Cane for Stock Whips

Cane for Stock Whips

So if you’ve been following my little blog you’ve noticed that recently I’ve been expanding from bullwhips to also include stock whips.  I’ve always made more than just bullwhips it’s just that I’ve been focusing a bit on really learning more about stock whips lately.  One thing that makes a stock whip a  stock whip is the stock of course.  In Australia it seems that most whip makers use Toheti Cane for the stock and that is also true for most  whip makers in the USA.  The makers in the USA import it from Australia.

I’d thought about using Rattan Cane for stock whip handles in the past, but never really did much investigation.  Recently Jeff Roseborough turned me onto a website that sells 24 inch Rattan Cane lengths for $2.10 – $3.15 each (depending on quantity).  These are a tad long for stock whip handle with most stock whip handles being in the 20 – 21 inch range, but could be any length.

I picked  up a few of these to try them out.  In fact I used Rattan Cane for this stock whip:

Stock whip

The main difference I notice between Rattan Cane and Toheti Cane is that Rattan seem to have just a bit more flex to it than Toheti Cane.  Also after looking at both I suspect that both types of cane might be the same thing grown in different places so have different names or are very closely related in the vine family.

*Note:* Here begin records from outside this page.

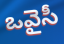
ఒవైసీ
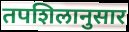
तपशिलानुसार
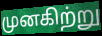
முனகிற்று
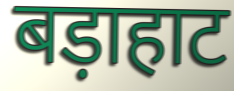
बड़ाहाट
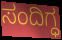
ಸಂದಿಗ್ಧ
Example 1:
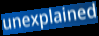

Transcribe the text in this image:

unexplained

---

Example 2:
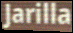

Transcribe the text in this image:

Jarilla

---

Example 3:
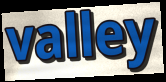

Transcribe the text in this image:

valley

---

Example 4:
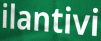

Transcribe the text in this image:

ilantivi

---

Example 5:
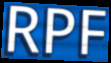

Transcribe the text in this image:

RPF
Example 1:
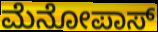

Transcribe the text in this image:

ಮೆನೋಪಾಸ್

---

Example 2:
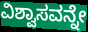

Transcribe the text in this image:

ವಿಶ್ವಾಸವನ್ನೇ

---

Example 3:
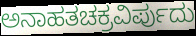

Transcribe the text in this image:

ಅನಾಹತಚಕ್ರವಿರ್ಪುದು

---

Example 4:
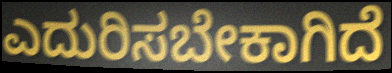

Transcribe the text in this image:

ಎದುರಿಸಬೇಕಾಗಿದೆ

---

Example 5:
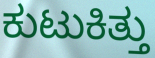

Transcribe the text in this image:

ಕುಟುಕಿತ್ತು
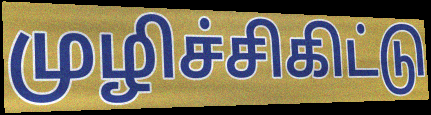
முழிச்சிகிட்டு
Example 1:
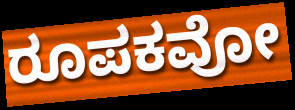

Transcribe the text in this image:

ರೂಪಕವೋ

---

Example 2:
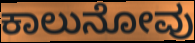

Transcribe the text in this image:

ಕಾಲುನೋವು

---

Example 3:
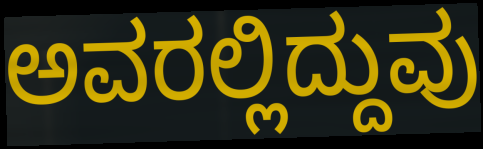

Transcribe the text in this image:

ಅವರಲ್ಲಿದ್ದುವು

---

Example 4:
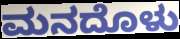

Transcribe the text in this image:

ಮನದೊಳು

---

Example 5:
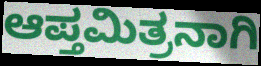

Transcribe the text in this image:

ಆಪ್ತಮಿತ್ರನಾಗಿ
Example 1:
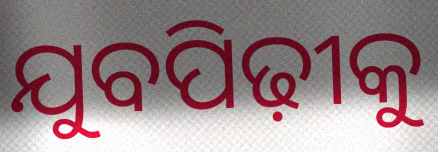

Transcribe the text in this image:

ଯୁବପିଢ଼ୀକୁ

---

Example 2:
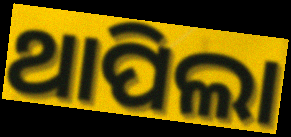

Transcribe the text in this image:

ଥାପିଲା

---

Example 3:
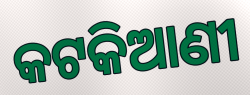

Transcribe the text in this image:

କଟକିଆଣୀ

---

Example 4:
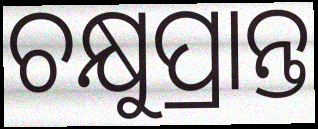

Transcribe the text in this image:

ଚକ୍ଷୁପ୍ରାନ୍ତ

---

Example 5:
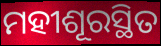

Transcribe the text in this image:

ମହୀଶୂରସ୍ଥିତ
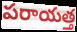
పరాయత్త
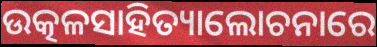
ଉତ୍କଳସାହିତ୍ୟାଲୋଚନାରେ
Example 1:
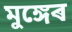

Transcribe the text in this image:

মুঙ্গেৰ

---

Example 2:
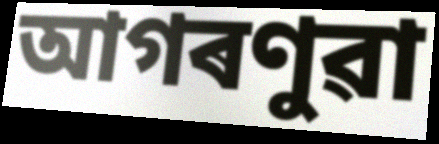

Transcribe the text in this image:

আগৰণুৱা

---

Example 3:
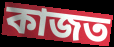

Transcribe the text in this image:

কাজত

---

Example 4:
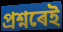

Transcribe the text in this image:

প্ৰশ্নৰেই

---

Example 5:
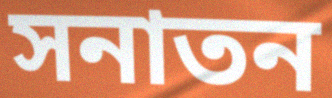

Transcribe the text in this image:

সনাতন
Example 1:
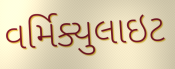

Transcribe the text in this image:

વર્મિક્યુલાઇટ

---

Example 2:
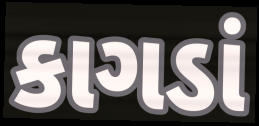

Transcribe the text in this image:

કાગડાં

Here’s a visual side by side comparison of the Toheti and Rattan Canes:

Stock whip

Another thing I notice is that the Rattan Cane was much easier to shape the keeper end than the Toheti Cane was.  I think that’s because the Toheti Cane is a bit more dense which is also probably why it’s has less flex to it.

The skin on the Toheti Cane also a bit harder.  However having a firmer skin doesn’t really matter much, I think the Toheti Cane’s skin might repel moisture a bit better, but that’s just a guess.

Another factor is price.  Rattan Cane much more easily available in the USA than Toheti Cane is. Rattan Cane at retail is $3.15 and Toheti at retail $4.95 or about $1.80 more.  But then you have to figure in shipping with one coming from the USA and one  from Australia.  The shipping on the Toheti Cane is about double the Rattan Cane.

What all that means to the end product of the stock whip…not much.  Because both types of cane are natural products and no two will be exactly the same you’ll probably find some Rattan Cane with the same or less flex than Toheti Cane.  For me I think I’m going to use the Rattan Cane for yard whips (cowhide leather stock whips) and the Toheti Cane for nicer kangaroo stock whips.  Going with a Toheti Cane handle for the price of a kangaroo stock whip is a drop in the bucket where on  a cheaper whip it makes a bit more difference in the margin.

Maybe I’ll offer a choice on cheaper yard whips where someone could upgrade to a Toheti Cane handle from the Rattan Cane for an extra few bucks.


4 thoughts on “Cane for Stock Whips

  1. So overall you were satisfied with the quality of the rattan cane?

    I think I’ll buy a couple of them for my first few stockwhips. When you decide to get some toheti

    from australia ( you mentioned murphy’s but Paul Nolan told me he bought a ton of them from

    Richard Taubman a few years back, so might want to look into that ) as long as I’m not broke

    at the time I would like to go in on some, if you would let me.

    1. I think that the Toheti is a better cane overall. The Rattan isn’t bad for what it is. Would I use Rattan on a kangaroo stock whip? Nope. However I bet there is someone that likes a bit more flex in their whip handles and would prefer the Rattan, that person is not me.

  2. Oh G-d! I hadn’t seen this post of yours. I’ve just written about Tohiti and Rattan. Still I think the good part is that I show how you can make a nicely tapered rattan cane handle. It is a bit more work, but I think it’s worth it. If you have the time, I’d love to know your opinion, Louie.

    1. I love that we both came to the same conclusion that there’s not much difference between Rattan and Toheti Cane. Once you clean it up especially for a crop it look great! I’ve never used cane for a crop’s core, well that not 100% true, I use the rawhide cores from David Morgan and they have a cane center.

      In the past I wasn’t the biggest fan of half plait handles on kangaroo stock whips…but it’s been slowly growing on me over the years. I’m starting to like the look of the naturalness of the them with the little imperfections like small bends etc.